同BZOJ1901，改成二维树状数组即可。

#include<cstdio>
#include<algorithm>
#define rep(i,l,r) for (int i=(l); i<=(r); i++)
using namespace std;

const int N=510,M=320010;
int n,Q,mx,tot,x,x1,y1,x2,y2,k,cnt,ans[M],c[N][N];
struct P{ int x1,y1,x2,y2,k,op,id; }q[M],q1[M],q2[M];

void add(int x,int y,int k){
    for (int i=x; i<=n; i+=i&-i)
        for (int j=y; j<=n; j+=j&-j) c[i][j]+=k;
}

int que(int x,int y){
    int res=0;
    for (int i=x; i; i-=i&-i)

◇ ◇ ◇ ◇ ◇ ◇ ◇

*任务说明:*
1. 根据文档片段开头的说明，这道题需要改成什么数据结构？
2. 请输出文档片段中的一段原文，从含有“using namespace std;”的地方开始，到“i=x; i; i-=i&-i)”为止，一字不改。
3. 按照文档片段开头那句话，这道题为什么只需改成二维树状数组就行？

*数据摘录:*
◇ ◇ ◇ ◇ ◇ ◇ ◇

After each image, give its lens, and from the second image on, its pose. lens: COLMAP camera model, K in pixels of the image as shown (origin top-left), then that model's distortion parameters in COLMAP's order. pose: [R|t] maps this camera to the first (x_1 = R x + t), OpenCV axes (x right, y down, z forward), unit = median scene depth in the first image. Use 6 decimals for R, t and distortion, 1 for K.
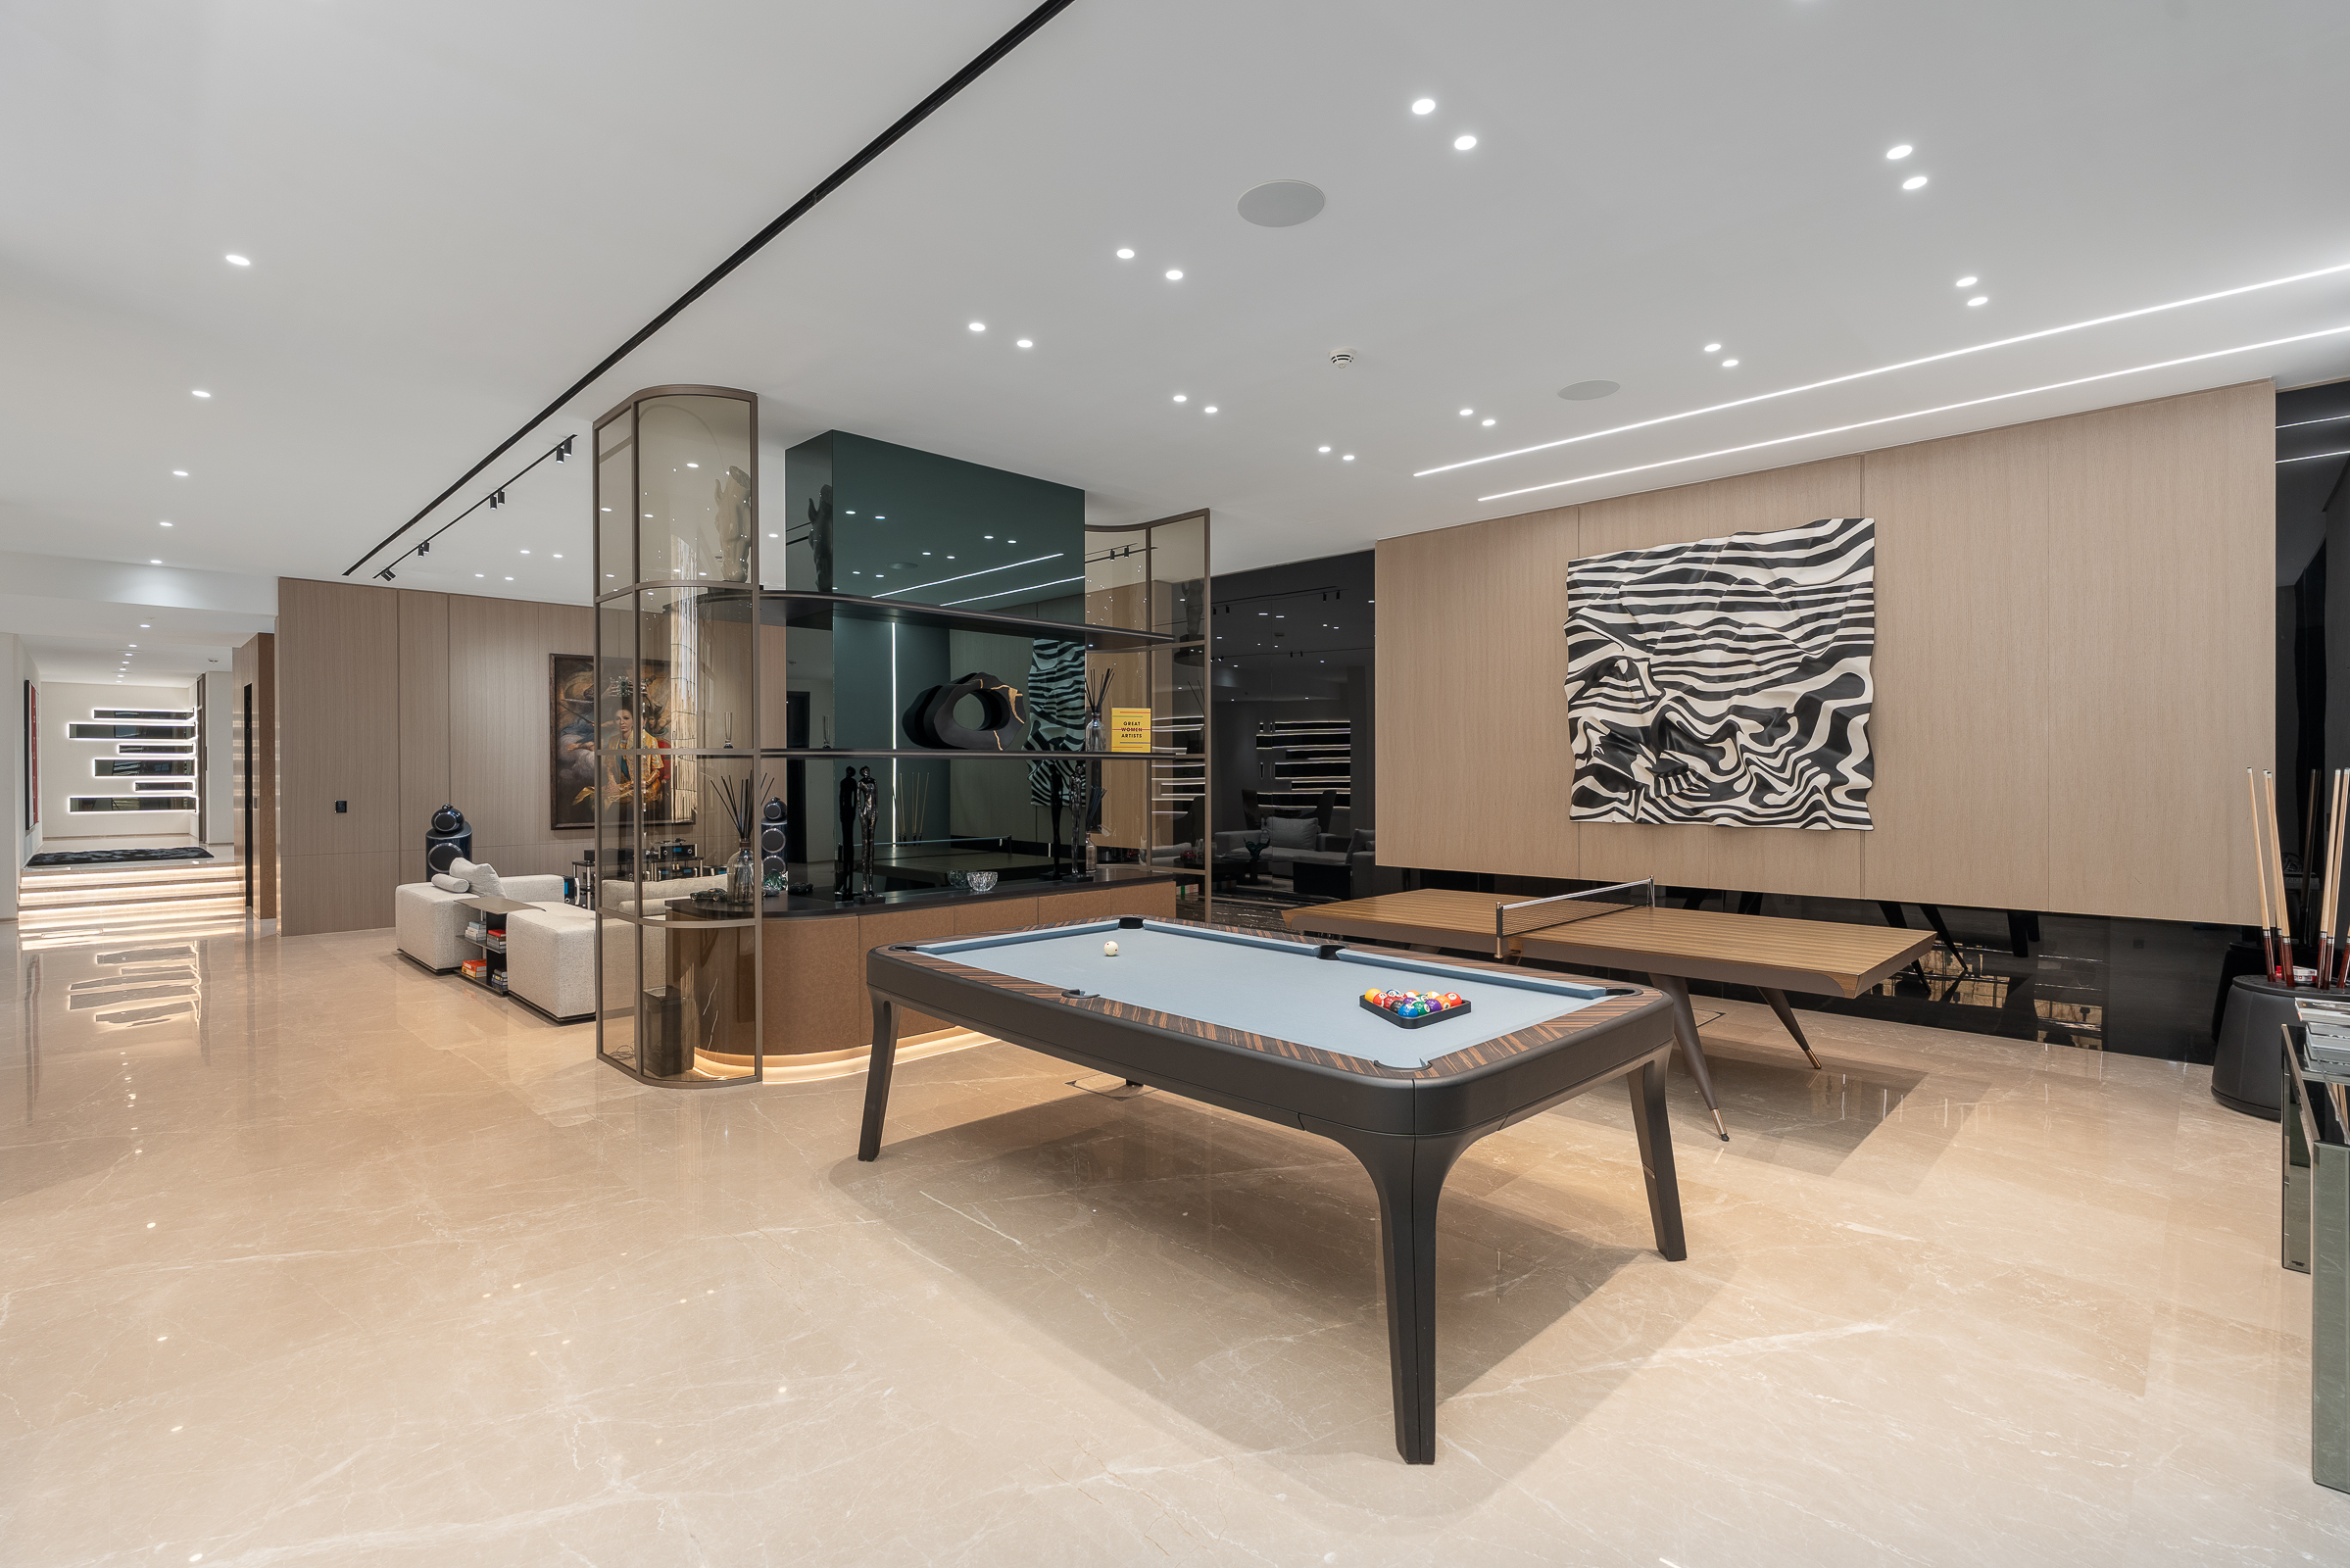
lens RADIAL K [[1073.1, 0, 1166.7], [0, 1073.1, 783.5], [0, 0, 1]] dist [-0.011710, 0.001110]
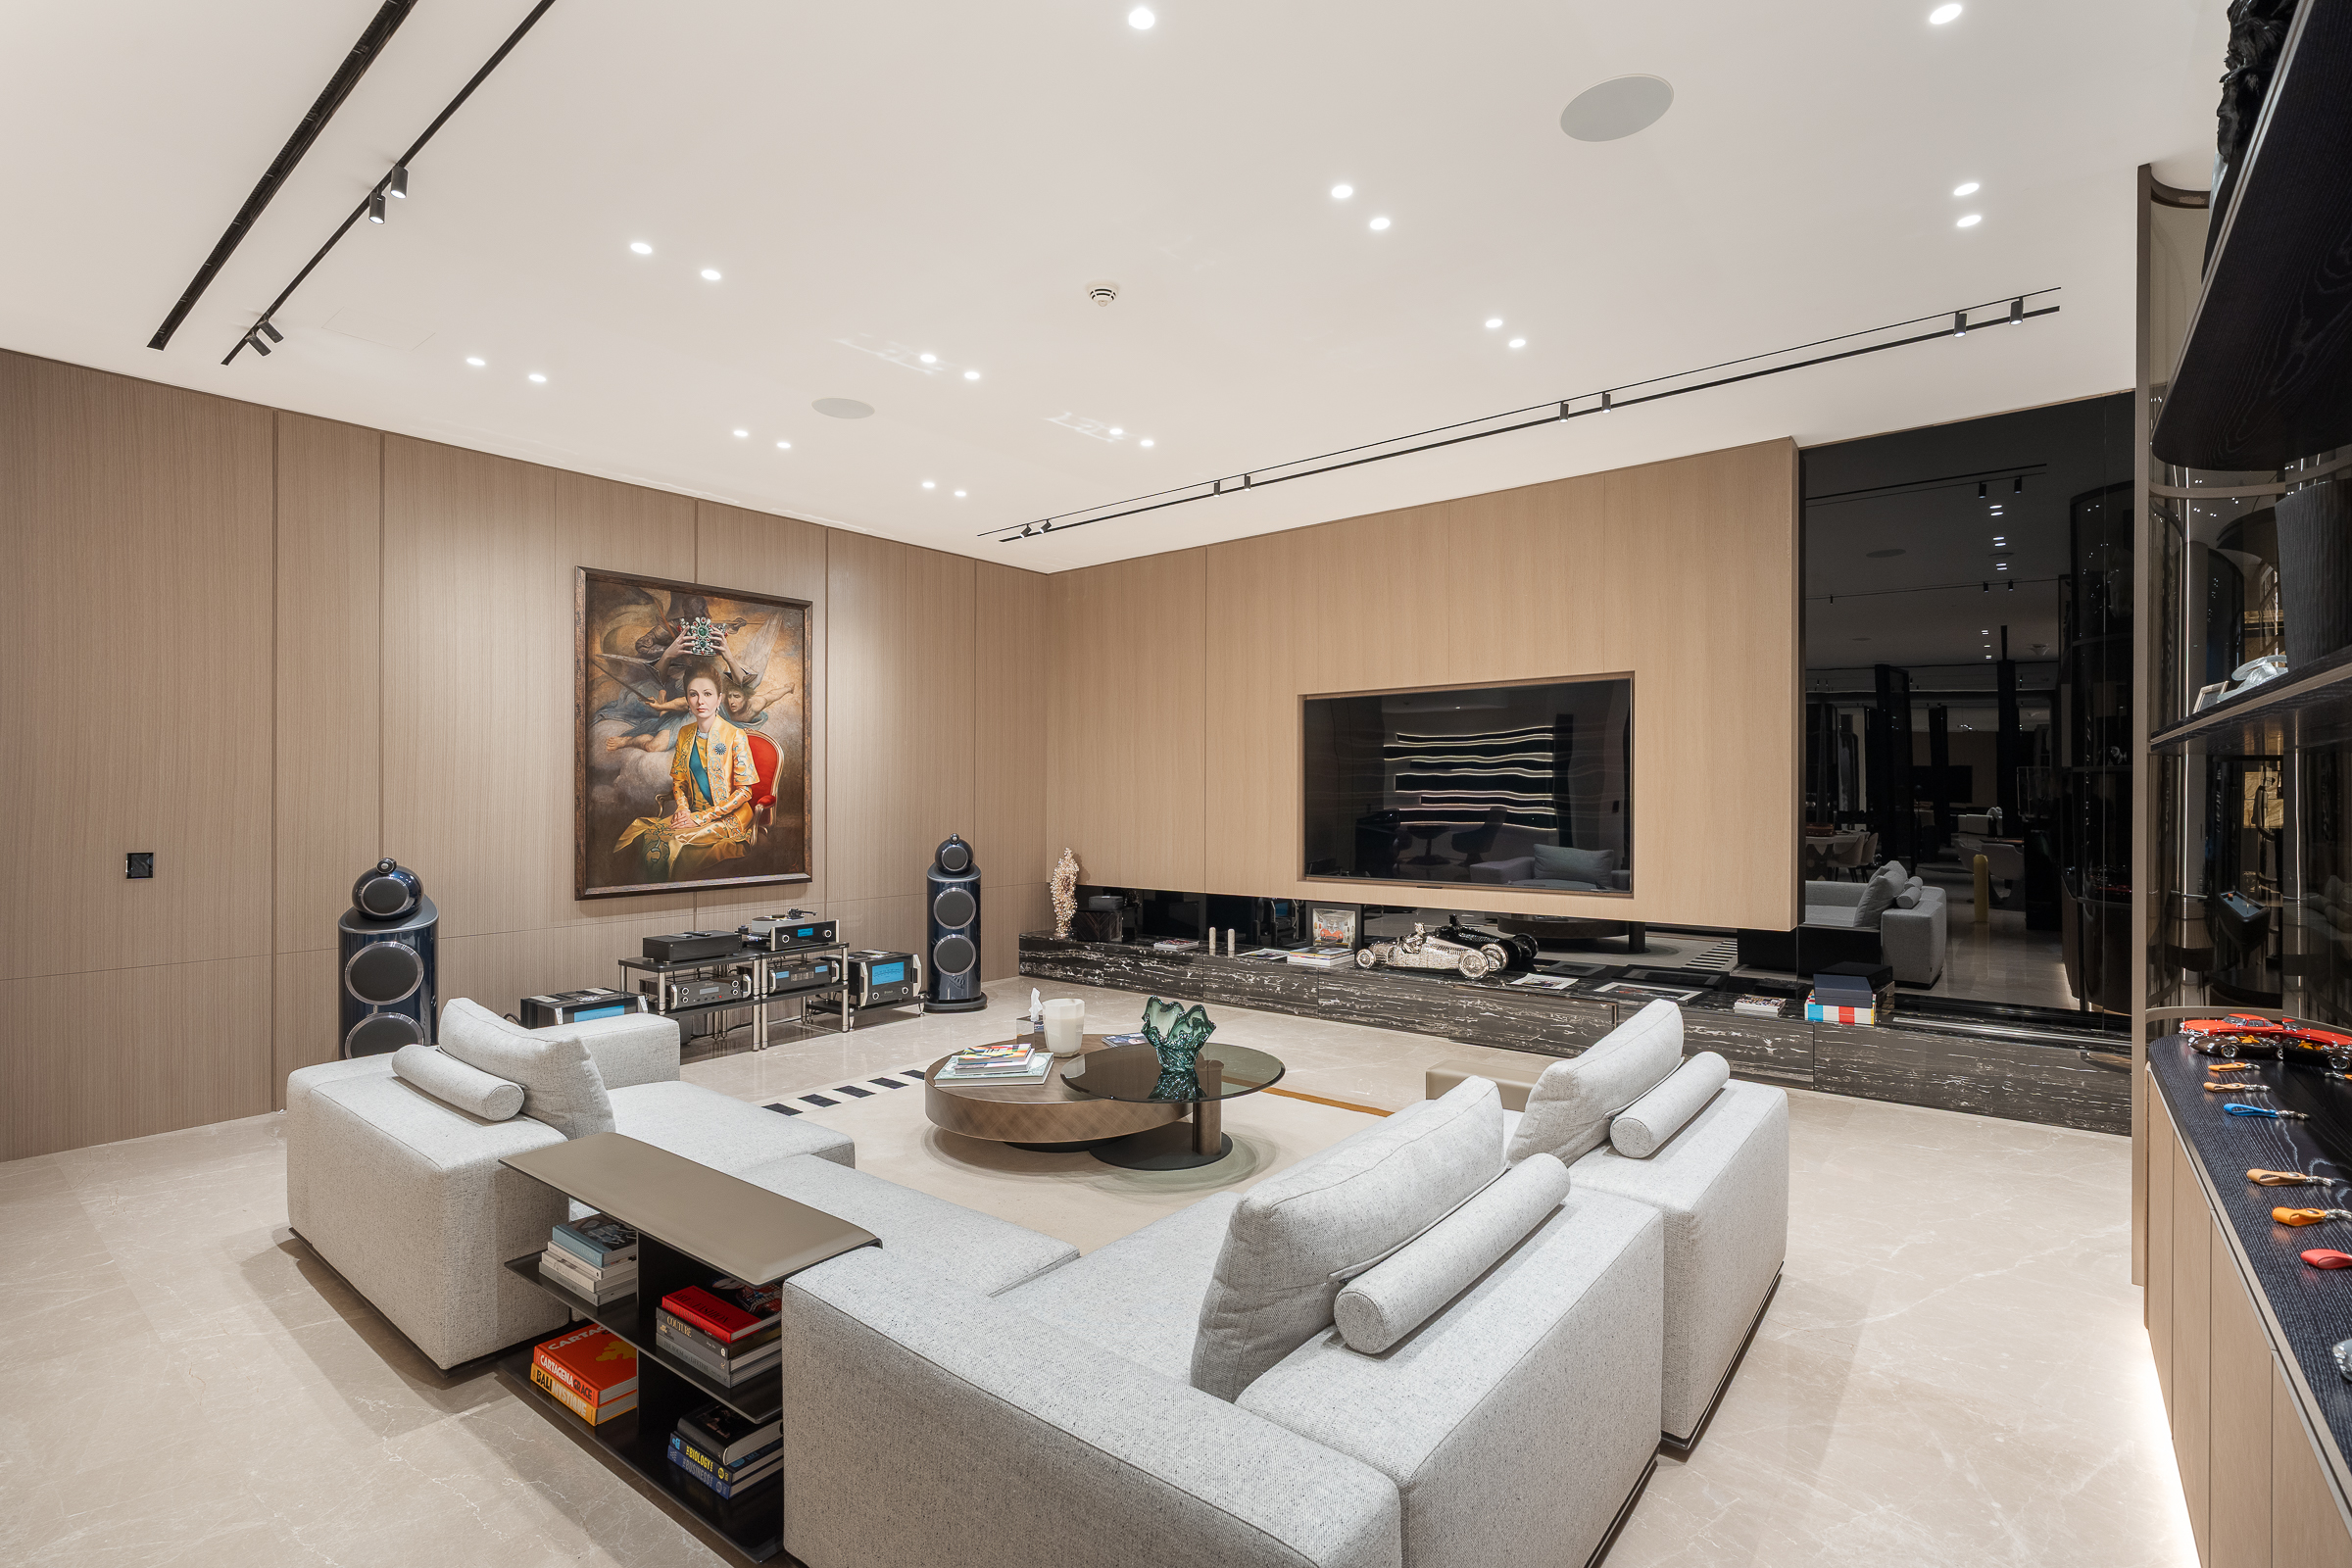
lens RADIAL K [[1074.0, 0, 1184.3], [0, 1074.0, 784.7], [0, 0, 1]] dist [-0.011710, 0.001110]
pose [[0.992693, -0.000495, 0.120663, -0.339308], [0.001550, 0.999961, -0.008649, -0.008426], [-0.120654, 0.008773, 0.992656, 0.434328]]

◇ ◇ ◇ ◇ ◇ ◇ ◇

*参考答案:*
1. 二维树状数组。

2.
using namespace std;

const int N=510,M=320010;
int n,Q,mx,tot,x,x1,y1,x2,y2,k,cnt,ans[M],c[N][N];
struct P{ int x1,y1,x2,y2,k,op,id; }q[M],q1[M],q2[M];

void add(int x,int y,int k){
    for (int i=x; i<=n; i+=i&-i)
        for (int j=y; j<=n; j+=j&-j) c[i][j]+=k;
}

int que(int x,int y){
    int res=0;
    for (int i=x; i; i-=i&-i)

3. 文档片段指出这道题与BZOJ1901相同，所以沿用那道题的做法，只需改成二维树状数组即可。